Concurrent chemoradiation or hyperfractionated radiation therapy is both an accepted standard in the definitive treatment of HNSCC and was indirectly shown to be equally effective [31]. Adding chemotherapy to HF RT schedules could provide additional benefits [32, 33]. However this has not been demonstrated for AF [12]. At least in the primary setting, HF, and not AF, should therefore be used as the preferred alternate fractionation schedule. However the Radiation Therapy Oncology Group (RTOG) has implemented a moderately accelerated RT schedule in their comparison of cisplatin vs. cetuximab (RTOG 1016).

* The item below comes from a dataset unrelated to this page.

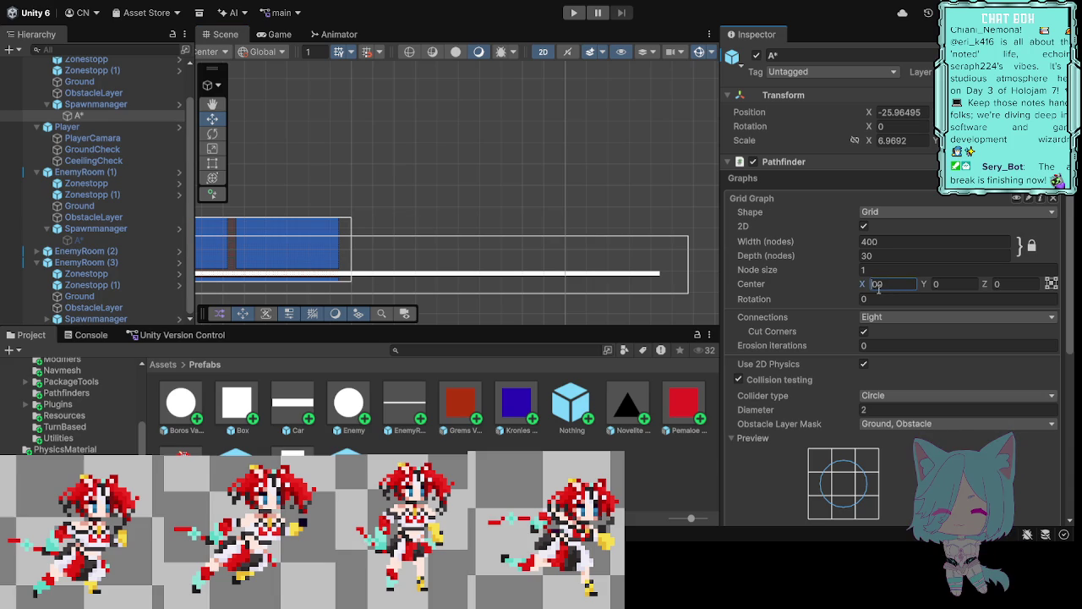
text(2)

In the adjuvant situation the comparison of AF and HF to CRT has not been successfully reported. There is equally a lack of data for adjuvant HF RT compared to standard RT schedules which leaves CRT, CF RT and AF RT as studied options. The clinical scenario where one might consider an accelerated postoperative radiation schedule is difficult to identify. As chemotherapy is very likely superior to adjuvant accelerated radiation only patients who are unable to tolerate concurrent CRT are possible candidates. Further they would need to be at very high risk of local failure and additionally be able to comply with the accompanied aggravated acute toxicities. Our study was not able to identify any potential subgroup that could derive a profound profit from AF.

Future studies using modern RT techniques and simultaneous integrated boost (SIB) might improve the risk benefit ratio in this setting. Intensity modulated radiotherapy was already shown to improve acute and late toxicities compared to conventional RT [34, 35]. Likewise SIB might add a reduction in the incidence of late adverse events compared to sequential boost techniques [36].

Conclusion

Concurrent chemoradiotherapy (conventionally-fractionated) is the standard-of-care as adjuvant intervention for resected and high-risk HNSCC. Postoperative accelerated radiotherapy does not result in a significant improvement of overall survival in high-risk patients. Clinical decision of adjuvant accelerated radiotherapy must be made on case to case basis weighing overall risks and benefits. Future studies with the use of modern radiation techniques might change the risk-benefit ratio in the treatment of squamous cell carcinoma of the head and neck.